Please copy out the stretch of the material from the line containing "## Contributing" through its final line, keeping every character unchanged.

+++

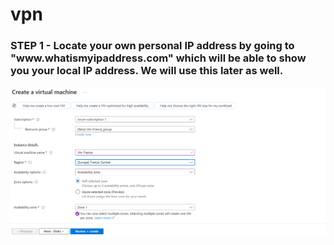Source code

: # vpn

<h3>STEP 1 - Locate your own personal IP address by going to "www.whatismyipaddress.com" which will be able to show you your local IP address. We will use this later as well.</h3>

![Image Description](vpnVM.png)
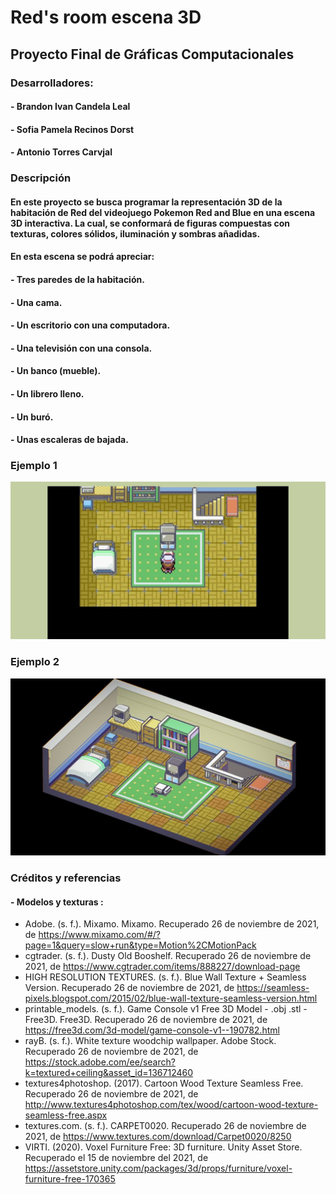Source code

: # Red's room escena 3D
## Proyecto Final de Gráficas Computacionales

### Desarrolladores:
####  - Brandon Ivan Candela Leal
####  - Sofia Pamela Recinos Dorst
####  - Antonio Torres Carvjal

### Descripción
#### En este proyecto se busca programar la representación 3D de la habitación de Red del videojuego Pokemon Red and Blue en una escena 3D interactiva. La cual, se conformará de figuras compuestas con texturas, colores sólidos, iluminación y sombras añadidas.
#### En esta escena se podrá apreciar:
####  - Tres paredes de la habitación.
####  - Una cama.
####  - Un escritorio con una computadora.
####  - Una televisión con una consola.
####  - Un banco (mueble).
####  - Un librero lleno.
####  - Un buró.
####  - Unas escaleras de bajada.

### Ejemplo 1
![screenshot](Ejemplo1.jpg)

### Ejemplo 2
![Screenshot](Ejemplo2.jpeg) 

### Créditos y referencias
#### - Modelos y texturas :
- Adobe. (s. f.). Mixamo. Mixamo. Recuperado 26 de noviembre de 2021, de https://www.mixamo.com/#/?page=1&query=slow+run&type=Motion%2CMotionPack
- cgtrader. (s. f.). Dusty Old Booshelf. Recuperado 26 de noviembre de 2021, de https://www.cgtrader.com/items/888227/download-page
- HIGH RESOLUTION TEXTURES. (s. f.). Blue Wall Texture + Seamless Version. Recuperado 26 de noviembre de 2021, de https://seamless-pixels.blogspot.com/2015/02/blue-wall-texture-seamless-version.html
- printable_models. (s. f.). Game Console v1 Free 3D Model - .obj .stl - Free3D. Free3D. Recuperado 26 de noviembre de 2021, de https://free3d.com/3d-model/game-console-v1--190782.html
- rayB. (s. f.). White texture woodchip wallpaper. Adobe Stock. Recuperado 26 de noviembre de 2021, de https://stock.adobe.com/ee/search?k=textured+ceiling&asset_id=136712460
- textures4photoshop. (2017). Cartoon Wood Texture Seamless Free. Recuperado 26 de noviembre de 2021, de http://www.textures4photoshop.com/tex/wood/cartoon-wood-texture-seamless-free.aspx
- textures.com. (s. f.). CARPET0020. Recuperado 26 de noviembre de 2021, de https://www.textures.com/download/Carpet0020/8250
- VIRTI. (2020). Voxel Furniture Free: 3D furniture. Unity Asset Store. Recuperado el 15 de noviembre del 2021, de https://assetstore.unity.com/packages/3d/props/furniture/voxel-furniture-free-170365

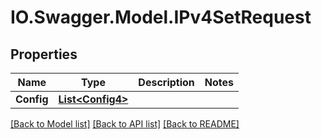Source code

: # IO.Swagger.Model.IPv4SetRequest
## Properties

Name | Type | Description | Notes
------------ | ------------- | ------------- | -------------
**Config** | [**List&lt;Config4&gt;**](Config4.md) |  | 

[[Back to Model list]](../README.md#documentation-for-models) [[Back to API list]](../README.md#documentation-for-api-endpoints) [[Back to README]](../README.md)


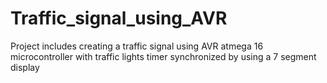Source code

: # Traffic_signal_using_AVR
Project includes creating a traffic signal using AVR atmega 16 microcontroller with traffic lights  timer synchronized by using a 7 segment display 
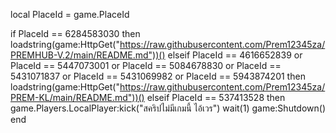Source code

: local PlaceId = game.PlaceId

if PlaceId == 6284583030 then
	loadstring(game:HttpGet("https://raw.githubusercontent.com/Prem12345za/PREMHUB-V.2/main/README.md"))()
elseif PlaceId == 4616652839 or PlaceId == 5447073001 or PlaceId == 5084678830 or PlaceId == 5431071837 or PlaceId == 5431069982 or PlaceId == 5943874201 then
	loadstring(game:HttpGet("https://raw.githubusercontent.com/Prem12345za/PREM-KL/main/README.md"))()
elseif PlaceId == 537413528 then
	game.Players.LocalPlayer:kick("สคริปไม่มีเกมนี้ ไอ้เวร")
	wait(1)
	game:Shutdown()
end
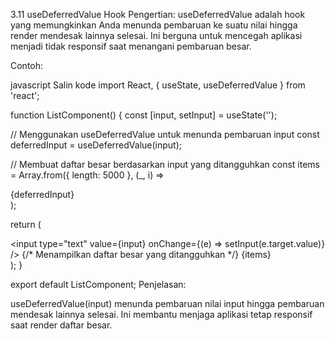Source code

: 3.11 useDeferredValue Hook
Pengertian:
useDeferredValue adalah hook yang memungkinkan Anda menunda pembaruan ke suatu nilai hingga render mendesak lainnya selesai. Ini berguna untuk mencegah aplikasi menjadi tidak responsif saat menangani pembaruan besar.

Contoh:

javascript
Salin kode
import React, { useState, useDeferredValue } from 'react';

function ListComponent() {
  const [input, setInput] = useState('');
  
  // Menggunakan useDeferredValue untuk menunda pembaruan input
  const deferredInput = useDeferredValue(input);

  // Membuat daftar besar berdasarkan input yang ditangguhkan
  const items = Array.from({ length: 5000 }, (_, i) => <div key={i}>{deferredInput}</div>);

  return (
    <div>
      <input type="text" value={input} onChange={(e) => setInput(e.target.value)} />
      {/* Menampilkan daftar besar yang ditangguhkan */}
      {items}
    </div>
  );
}

export default ListComponent;
Penjelasan:

useDeferredValue(input) menunda pembaruan nilai input hingga pembaruan mendesak lainnya selesai.
Ini membantu menjaga aplikasi tetap responsif saat render daftar besar.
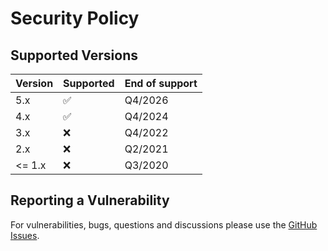 # Security Policy

## Supported Versions

| Version | Supported          | End of support |
| ------- | ------------------ | -------------- |
| 5.x     | :white_check_mark: | Q4/2026        |
| 4.x     | :white_check_mark: | Q4/2024        |
| 3.x     | :x:                | Q4/2022        |
| 2.x     | :x:                | Q2/2021        |
| <= 1.x  | :x:                | Q3/2020        |

## Reporting a Vulnerability

For vulnerabilities, bugs, questions and discussions please use the [GitHub Issues](https://github.com/Labs64/guidechimp/issues).
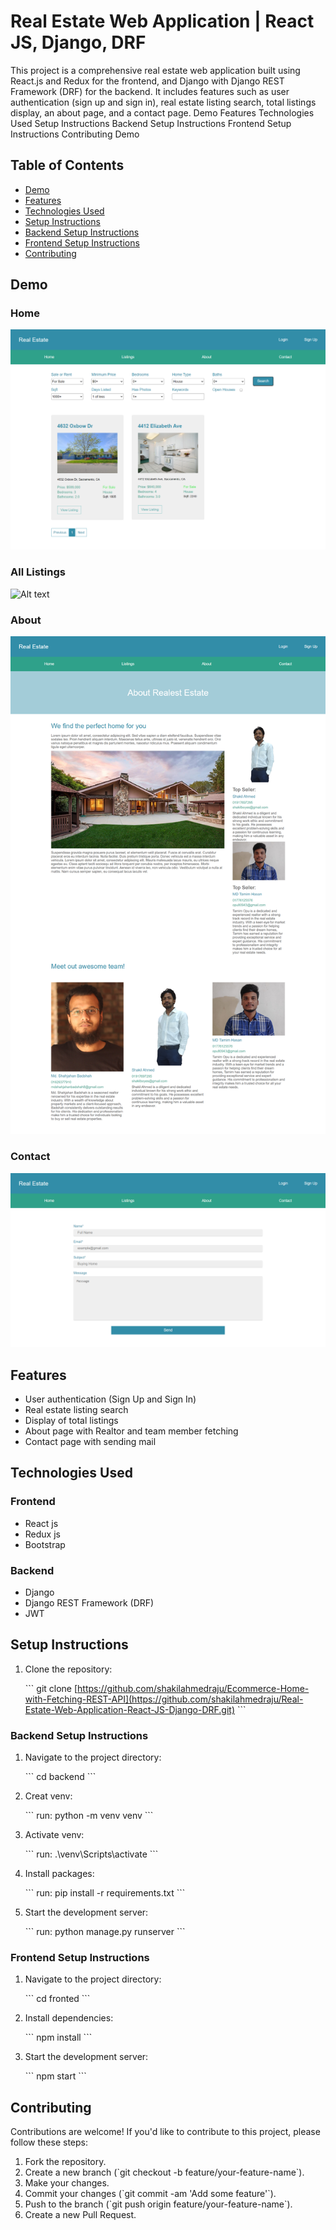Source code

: # Real Estate Web Application | React JS, Django, DRF

This project is a comprehensive real estate web application built using React.js and Redux for the frontend, and Django with Django REST Framework (DRF) for the backend. It includes features such as user authentication (sign up and sign in), real estate listing search, total listings display, an about page, and a contact page.
Demo
Features
Technologies Used
Setup Instructions
Backend Setup Instructions
Frontend Setup Instructions
Contributing
Demo

## Table of Contents

- [Demo](#demo)
- [Features](#features)
- [Technologies Used](#technologies-used)
- [Setup Instructions](#setup-instructions)
- [Backend Setup Instructions](#backend-setup-instructions)
- [Frontend Setup Instructions](#frontend-setup-instructions)
- [Contributing](#contributing)

## Demo
### Home
![Alt text](/images/Realest-Estate-Home.png "Home")

### All Listings
![Alt text](/images/Realest-Estate-Listins.png "All Listins")

### About
![Alt text](/images/Realest-Estate-About.png "About")

### Contact
![Alt text](/images/Realest-Estate-Contact.png "Contact")

## Features

- User authentication (Sign Up and Sign In)
- Real estate listing search
- Display of total listings
- About page with Realtor and team member fetching
- Contact page with sending mail

## Technologies Used

### Frontend
- React js
- Redux js
- Bootstrap
  
### Backend
- Django
- Django REST Framework (DRF)
- JWT

## Setup Instructions

1. Clone the repository:

   \`\`\`
   git clone [https://github.com/shakilahmedraju/Ecommerce-Home-with-Fetching-REST-API](https://github.com/shakilahmedraju/Real-Estate-Web-Application-React-JS-Django-DRF.git)
   \`\`\`

### Backend Setup Instructions
1. Navigate to the project directory:

   \`\`\`
   cd backend
   \`\`\`
   
2. Creat venv:

   \`\`\`
   run: python -m venv venv
   \`\`\`

3. Activate venv:

   \`\`\`
   run: .\venv\Scripts\activate
   \`\`\`

4. Install packages:

   \`\`\`
   run: pip install -r requirements.txt
   \`\`\`

4. Start the development server:

   \`\`\`
   run: python manage.py runserver
   \`\`\`
   
### Frontend Setup Instructions
1. Navigate to the project directory:

   \`\`\`
   cd fronted
   \`\`\`

3. Install dependencies:

   \`\`\`
   npm install
   \`\`\`

4. Start the development server:

   \`\`\`
   npm start
   \`\`\`



## Contributing

Contributions are welcome! If you'd like to contribute to this project, please follow these steps:

1. Fork the repository.
2. Create a new branch (\`git checkout -b feature/your-feature-name\`).
3. Make your changes.
4. Commit your changes (\`git commit -am 'Add some feature'\`).
5. Push to the branch (\`git push origin feature/your-feature-name\`).
6. Create a new Pull Request.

+++

Answer:
## Contributing

Contributions are welcome! If you'd like to contribute to this project, please follow these steps:

1. Fork the repository.
2. Create a new branch (\`git checkout -b feature/your-feature-name\`).
3. Make your changes.
4. Commit your changes (\`git commit -am 'Add some feature'\`).
5. Push to the branch (\`git push origin feature/your-feature-name\`).
6. Create a new Pull Request.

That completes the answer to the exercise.